I want to know if there is any way to parse an URL like this:
https://www.mysite.com/lot/of/unpleasant/folders/and/my/url with spaces &\"others\".xls
The problem with that sort of urls is that they are partially encoded, if you try to use an out-of-the-box encoder it will always encode the whole string, so I guess that your approach of using a custom encoder is correct.

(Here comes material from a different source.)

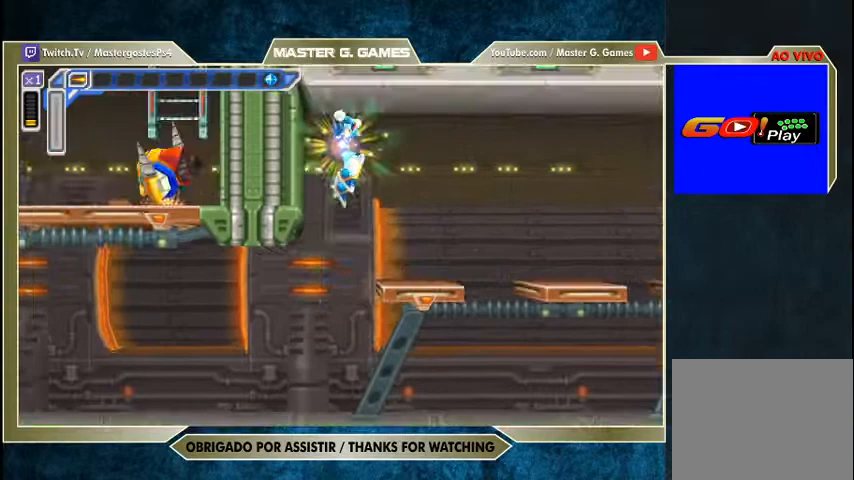
Gameplay with a controller (PlayStation layout); each line is a JSON object with the inputs held at the frame after it. "events" lists button and stick changes between this image and that frame as [ms after this image, input, new state], when the widget could be followed in between. Not read: left_stick.
{"buttons": ["SQUARE", "DPAD_RIGHT"], "right_stick": "center", "events": []}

Your code is OK, you would just need to add some validations like, for instance, what if the "evil url" doesn't come with the protocol part (i. e. without the "https://") unless you're pretty sure it will never happen.
I have some spare time so I did an alternative custom encoder, the strategy I follow is to parse for chars that are not allowed in an URL and encode only those, rather than trying to re-encode the whole thing:
private static String encodeSemiEncoded(String semiEncondedUrl) {
final String ALLOWED_CHAR = "!*'();:@&=+$,/?#[]-_.~";
StringBuilder encoded = new StringBuilder();
for(char ch: semiEncondedUrl.toCharArray()) {
boolean shouldEncode = ALLOWED_CHAR.indexOf(ch) == -1 && !Character.isLetterOrDigit(ch) || ch > 127;
if(shouldEncode) {
encoded.append(String.format("%%%02X", (int)ch));
} else {
encoded.append(ch);
}
}
return encoded.toString();
}
Hope this helps